Ah. better now. It's all fine in small doses, but the relentless chreeezemass is starting to make tooth grinding a full time occupation. I need a break from real life and a trip to the welcoming (or at least, endlessly patient) arms of the internets. Either that, or I think now might be the time to break out the emergency temazepam I was astonished not to need at mamie et papy's foodathon.
- Children waking at times as late as 8am, and requiring little more than tv turned on, blind eye turned to eating tree decorations and regular supply of AA batteries.
- Wraithlike presence of Prog Rock Step Dad like a tea making holy hermit, sleeping 20 hours a day and emerging only to read passages of his 80000 page history of Ireland out loud and make tea. Not only that, Prog Rock Step Dad has brought with him a small armchair, 400 Yorkshire tea bags, some impressively un-festive crackers (nail clippers or a shoe horn anyone?), 43 of my old PG Wodehouse novels and some fantastically horrid photos of me aged 13. Almost worse, some incredibly foxy and gorgeous photos of me at 17 with all my own hair and eyelashes. Actually, that should be in the bad column, but I am too tired to put it there.

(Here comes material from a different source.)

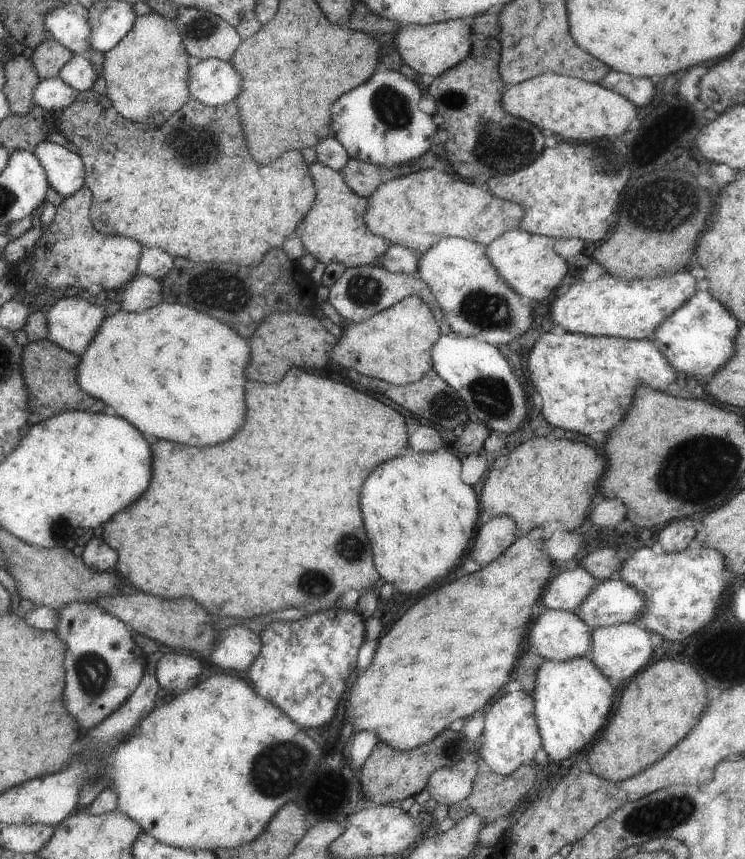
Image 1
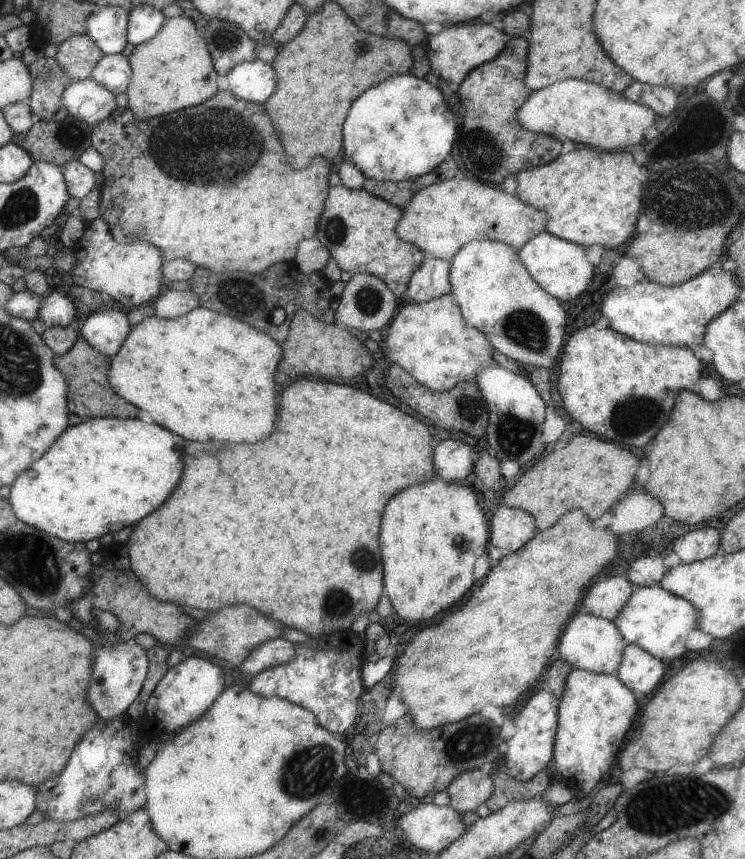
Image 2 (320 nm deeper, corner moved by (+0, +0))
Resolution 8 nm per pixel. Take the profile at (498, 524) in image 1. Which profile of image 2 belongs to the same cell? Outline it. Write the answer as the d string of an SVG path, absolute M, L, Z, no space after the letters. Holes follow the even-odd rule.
M498 504L489 521L490 544L502 554L511 553L536 536L535 519L528 511Z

- Presence of Space Cadette sleeping like a tiny heap of hairy laundry far too close to fire. Abusing Space Cadette's good nature for spawn minding.
- Sitting in front of fire staring slack jawed at shiny Christmas tree for sometimes up to an hour at a time undisturbed.
- Endless supply of cups of tea not made by me.
Not so much:
- The sinusitis, the aching joints and general sensation of decrepitude and morbidity. Combined with Lashes ongoing struggles with DEATH. ("I had forgotten for a moment I am going to DIE and then it came baaack...." etc etc etc). As previously noted, any event involving cheer and celebration and the like is marked in the Waffle household by terrible intimations of mortality. Yes, truly the fun never stops.
- The dreams:
E: We rolled it up in a rug and put it under the floor boards, but when we got back home someone had found it and taken it away and we were in deep shit. I can remember the cold dread so so well.
CFO: That was stupid. The smell would have been a giveaway, even tightly rolled. The fire is working really well at the moment. It would have been much more sensible to dismember the body and burn it piece by piece.
E: What, one piece a day and keep the rest in the freezer?
CFO: No, best all in one go.
E: But what about the smell?
CFO: Best not to kill someone at home at all. And the only murder you can properly get away with is a motiveless one anyway.
E: Motiveless killing outside the home then. I'll tell my subconscious.
- The impossibility of reconciling CFO's need for a rational, orderly home and:
(ii) Own indolence and inability to give a shit
(iii) Space Cadette's tendency to shed clothing, stuff, apple cores, half drunk cups of tea and newspapers in irregular formation around her person.
- The New Year Fear
Ok; let me know how you lot are holding up. Do you need a turn of the emergency temazepam? Some made up obscenities?